Several companies have sued to have that lifted, too. Federal regulators have said that the latest moratorium, planned to extend until Nov. 30, may be lifted early if companies can show they have more safety systems in place.

Industry executives are cautious. "It's one thing for them to say, 'We'll lift the moratorium.' It's another thing to say, 'We want drilling to resume,' " says Samuel Giberga, general counsel for Hornbeck Offshore Services, which filed one of the first lawsuits against the moratorium.

Dun & Bradstreet estimates that 16,580 businesses in the five Gulf states could be affected by the moratorium. A vast majority of those would be small businesses, the research firm says.

One of those is NREC Power Systems in Houma, La. In June, the engine-repair company laid off 10 of 80 workers to counter lost business as boat owners, expecting to lose work because of the moratorium, delayed service, says Bryan Chaisson. "The oil field is our bread and butter," Chaisson says. "The spill hurt business from Day 1. The moratorium has made it worse."

Other companies have curtailed expansion plans. John Dane, CEO of Trinity Yachts in New Orleans and Trinity Offshore, which makes supply vessels, won't add 200 workers to its 1,000-member workforce as planned. Since the moratorium, Trinity has lost three orders to build supply boats, each worth about $45 million.

The company that curtailed the orders is Harvey Gulf International Marine in New Orleans. Its 350 Louisiana employees recently took a 10% pay cut to avoid layoffs. The company is looking elsewhere for work. For now, three of its 17 vessels are slated for work in Mexico and Nigeria. Normally, they'd be in the Gulf, says CEO Shane Guidry.

Deep-water rigs employ hundreds and lease out for $250,000 to $500,000 a day. Some companies have opted to move their rigs. Last month, Diamond Offshore Drilling started to move two rigs to Egypt and the Republic of Congo. "We must consider alternatives that allow our deep-water assets to remain employed," CEO Larry Dickerson said.

Transocean, the world's largest offshore drilling contractor, has 14 rigs in the Gulf. Several customers are trying to terminate contracts, and others have gotten lower standby rates. The potential loss to Transocean is $2.1 billion, it said last week .

The bet by industry appears to be that the moratorium will be lifted in November and maybe a little sooner, says Philip Weiss, industry analyst at Argus Research. If not, he says, "We would've seen more rigs exit the Gulf."

While bigger players such as Harvey Marine can move assets to follow rigs, other companies can't.

Harbor Offshore Marine in Galveston, Texas, operates a fleet of five smaller boats that service rigs that operate in shallow waters. Government permits for those wells have also slowed.

Hazy future

In July, Harbor bid on one offshore service job. Normally, it would bid on a dozen, says Magen Ortiz, vice president of the 20-employee, family-owned firm. "I don't know what the future holds," Ortiz says.

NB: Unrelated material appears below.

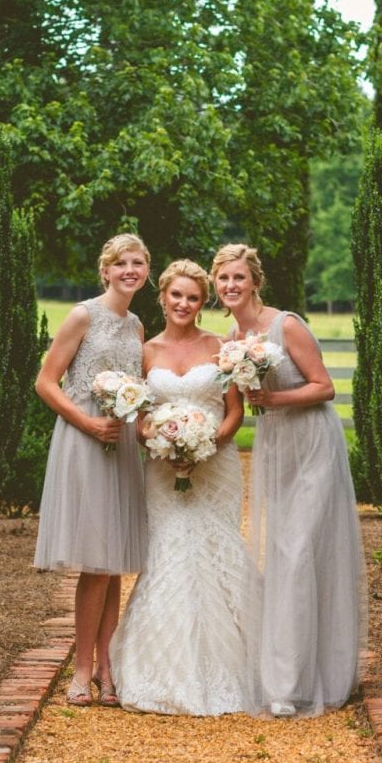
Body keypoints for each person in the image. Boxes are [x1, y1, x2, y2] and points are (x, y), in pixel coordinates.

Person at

Companies like Harbor buy supplies from Galveston's Industrial Material. It supplies goods from gloves to pipe fittings and hard hats to industrial customers, including those in the oil and gas industry. Since early June, revenue from energy-sector clients is off 17%, says Jayson Levy, president of the 44-employee company.

To compensate, Levy has cut employees' work hours. The 52-year-old company survived Hurricane Ike, which devastated parts of Galveston two years ago. Levy is confident it'll survive the moratorium. But the company won't be in the same position to grow as it was, he says.

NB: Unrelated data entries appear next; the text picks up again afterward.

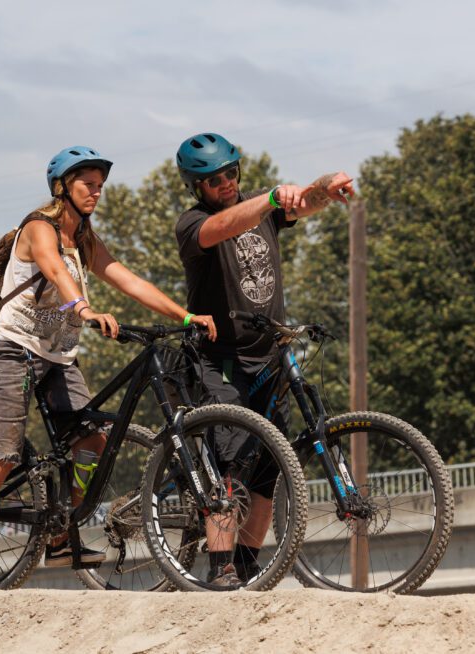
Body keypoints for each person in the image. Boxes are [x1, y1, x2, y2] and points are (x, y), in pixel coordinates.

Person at [0, 146, 218, 590]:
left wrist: (184, 317)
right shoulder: (39, 227)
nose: (96, 191)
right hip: (13, 348)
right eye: (87, 184)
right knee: (1, 456)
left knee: (91, 439)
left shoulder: (84, 238)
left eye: (100, 185)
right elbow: (53, 269)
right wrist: (84, 309)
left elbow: (127, 279)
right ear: (62, 187)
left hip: (57, 357)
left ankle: (59, 534)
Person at [173, 132, 354, 585]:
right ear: (197, 187)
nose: (226, 183)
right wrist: (271, 198)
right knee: (230, 466)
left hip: (269, 355)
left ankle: (250, 564)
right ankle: (221, 567)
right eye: (214, 180)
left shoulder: (261, 205)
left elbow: (306, 201)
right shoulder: (192, 223)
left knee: (268, 468)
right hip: (221, 359)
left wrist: (326, 186)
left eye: (231, 173)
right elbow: (223, 227)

Since May, only a few permits were issued for new shallow-water wells, says James Noe, senior vice president of Hercules Offshore, the region's largest shallow-water driller. Typically, there'd be 10 to 15 a week, Noe says.

As of the end of July, 26 of the Gulf's 49 shallow-water rigs were idle, Noe says.

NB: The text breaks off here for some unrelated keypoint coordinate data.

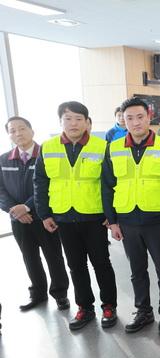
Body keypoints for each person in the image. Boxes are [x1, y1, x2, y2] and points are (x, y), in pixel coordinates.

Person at [102, 97, 160, 335]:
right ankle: (143, 311)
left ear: (149, 117)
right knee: (136, 270)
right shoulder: (113, 148)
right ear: (123, 120)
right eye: (129, 118)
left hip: (157, 221)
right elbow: (107, 186)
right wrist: (112, 221)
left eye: (140, 117)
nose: (136, 122)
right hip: (127, 220)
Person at [34, 101, 118, 330]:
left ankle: (109, 306)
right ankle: (85, 308)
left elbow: (111, 183)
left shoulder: (102, 146)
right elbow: (40, 182)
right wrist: (44, 214)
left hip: (94, 216)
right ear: (60, 121)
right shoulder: (48, 147)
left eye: (78, 119)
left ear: (87, 122)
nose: (73, 123)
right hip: (63, 217)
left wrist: (111, 214)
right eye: (68, 119)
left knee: (101, 263)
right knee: (75, 265)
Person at [0, 116, 69, 311]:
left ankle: (60, 294)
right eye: (13, 130)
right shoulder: (4, 159)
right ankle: (38, 294)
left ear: (32, 130)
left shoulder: (46, 155)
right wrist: (16, 211)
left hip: (44, 217)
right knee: (29, 257)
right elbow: (1, 190)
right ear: (9, 135)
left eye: (22, 128)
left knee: (53, 257)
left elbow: (51, 186)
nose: (18, 133)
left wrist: (27, 207)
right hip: (18, 220)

Hercules, which employs 2,200, has several hundred employees who don't have work to do. The company doesn't want to lay them off -- which could make them eligible for payments from a $100 million fund BP set up for affected rig workers -- because it doesn't want to lose its experienced workforce, Noe says.

"The moratorium was aimed at Big Oil ... but all of these measures are hurting mostly small companies," Noe says.